■ Text passage ■
________

Vincent Gallo (born April 11, 1962) is an American actor, director, writer, producer, and musician. He has won several accolades, including a Volpi Cup for Best Actor, and been nominated for numerous more, including a Palme d'Or and Golden Lion.

As an actor, Gallo has appeared in films including Arizona Dream (1993), The House of the Spirits (1993), Palookaville (1995), The Funeral (1996), Tetro (2009), and Essential Killing (2010). As a filmmaker, Gallo is most associated with the independent films he has made, including Buffalo '66 (1998) and The Brown Bunny (2003). He also directed and wrote Promises Written in Water (2010), a Golden Lion nominated film, which was only ever screened twice publicly, and is now unavailable to watch.

In the early 2000s, Gallo also released several solo recordings on Warp Records.

Early life
Gallo was born on April 11, 1962, in Buffalo, New York to Sicilian parents. Both of Gallo's parents were hairdressers, and his father retired to be "a gambler." He has described his parents as dishonest people, saying "If it was my birthday, I knew my mother took me to the K-Mart and she stole my toy. She'd put it in the shopping cart and we'd walk out. I was raised with that."

________

■ Work request 1 ■
Copy the text lines of the entries below with "BSTwellV" replaced by "BS12" each time it occurs and everything else kept the same. Omit the pictures from your copy.
■ Work request 2 ■
Extend the Vincent Gallo biography above with new material that picks up after its final sentence.

■ Records to process ■

________

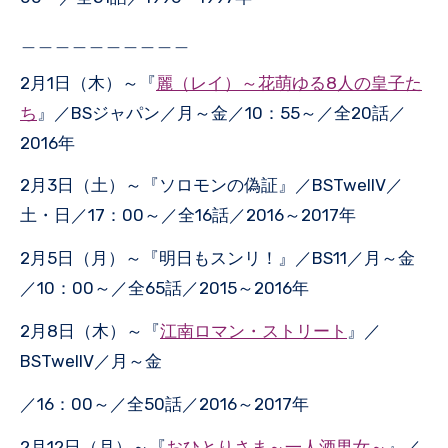
＿＿＿＿＿＿＿＿＿＿
2月1日（木）～『
麗（レイ）～花萌ゆる8人の皇子た
ち
』／BSジャパン／月～金／10：55～／全20話／
2016年
2月3日（土）～『ソロモンの偽証』／BSTwellV／
土・日／17：00～／全16話／2016～2017年
2月5日（月）～『明日もスンリ！』／BS11／月～金
／10：00～／全65話／2015～2016年
2月8日（木）～『
江南ロマン・ストリート
』／
BSTwellV／月～金
／16：00～／全50話／2016～2017年
2月12日（月）～『
おひとりさま～一人酒男女～
』／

________

■ Exercise response 1 ■
＿＿＿＿＿＿＿＿＿＿
2月1日（木）～『
麗（レイ）～花萌ゆる8人の皇子た
ち
』／BSジャパン／月～金／10：55～／全20話／
2016年
2月3日（土）～『ソロモンの偽証』／BS12／
土・日／17：00～／全16話／2016～2017年
2月5日（月）～『明日もスンリ！』／BS11／月～金
／10：00～／全65話／2015～2016年
2月8日（木）～『
江南ロマン・ストリート
』／
BS12／月～金
／16：00～／全50話／2016～2017年
2月12日（月）～『
おひとりさま～一人酒男女～
』／

■ Exercise response 2 ■
According to Gallo, during his teenage years, he was picked up by the police "at least six times" for minor crimes like shoplifting, fighting, or being caught in a stolen vehicle. Gallo's father was abusive and beat him on several occasions, including one instance where Gallo's father broke his nose. Gallo's mother also did not allow him to decorate his own room, and forbade him from owning a guitar, leading Gallo to secretly hide one underneath his bed. Gallo left school and his home at the age of 16, and took up various jobs. He went on to race motorbikes professionally, without training, and later become a successful painter.

Film career

During Gallo's artistic period in the 1980s, when he worked as a musician and painter in New York City, he also began experimenting with film. He made the short film "If You Feel Froggy, Jump" and appeared in the 1981 film Downtown 81 with painter Jean-Michel Basquiat. In 1984, Gallo acted in The Way It Is (1985) by Eric Mitchell, which included actors Steve Buscemi and Rockets Redglare. After starring in the obscure 1989 film Doc's Kingdom, he began acting in small parts in more well-known films such as Goodfellas, The House of the Spirits, and The Perez Family. French director Claire Denis hired Gallo to act in several films such as the short film Keep It for Yourself, the made-for-TV U.S. Go Home, and its follow-up feature Nénette et Boni (1996)." Gallo was considered and almost cast as Uncle Rico in the 2004 film Napoleon Dynamite, though the role ultimately went to Jon Gries.

In 2010, Gallo won the Volpi Cup for Best Actor at the 67th Venice International Film Festival for his role in Essential Killing, although he did not have a line in the film. He did not attend the ceremony to accept his award in person, leaving the duty to the film's director Jerzy Skolimowski, who tried to get the actor to reveal himself, leading the audience in a chant of his name. Gallo was not in attendance.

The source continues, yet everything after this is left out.